You're employed, you're paying bills and putting away some of those earnings — you're covering all the basics. So if you're gearing up to hit some larger financial milestones, here are tips to help you determine if you're ready to make these first-time financial decisions.
Buying a house
First things first: Do you have enough money saved for a down payment? You don't have to put down 20 percent, but you should aim for 20 percent or more of average housing costs in your area to avoid paying for private mortgage insurance. If you've set that amount aside and have been preapproved for a mortgage loan, then you're on the right track.
But before falling in love with your dream home, it's important to understand what you can — and can't — afford. In addition to a mortgage payment, your monthly expenses may include property taxes and insurance, which vary by location.
These can add up to more than you might think: According to the Insurance Information Institute, home insurance premium costs average more than $1000. On top of that, you'll want to factor in maintenance costs and desired upgrades.
Buying a car
Buying a car also requires more than being able to cover monthly payments. If you've saved up for additional costs, including fuel, insurance premiums, routine maintenance, and repairs, you're almost ready for car ownership.

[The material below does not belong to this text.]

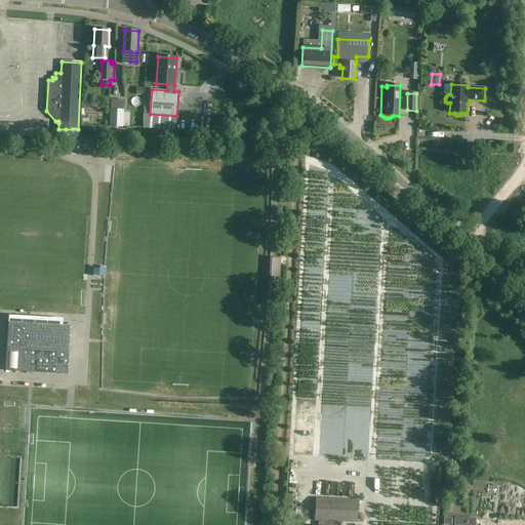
[(78,138),(78,129),(66,129),(66,137),(77,138),(78,138)]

Next step: Do your research. First, find a car that's financially reasonable — the monthly total of all of your household's car payments shouldn't exceed 20 percent of your household's take-home pay. Then make sure your desired car won't rapidly depreciate in value (resale value) and is well-suited to your driving needs.
Purchasing life insurance
A life insurance policy can help support your loved ones financially when you're gone. It isn't just for married couples with children, either: If you have dependents of any kind, you may be ready to consider life insurance. Before committing to a policy, decide whether term or whole life insurance is best for you.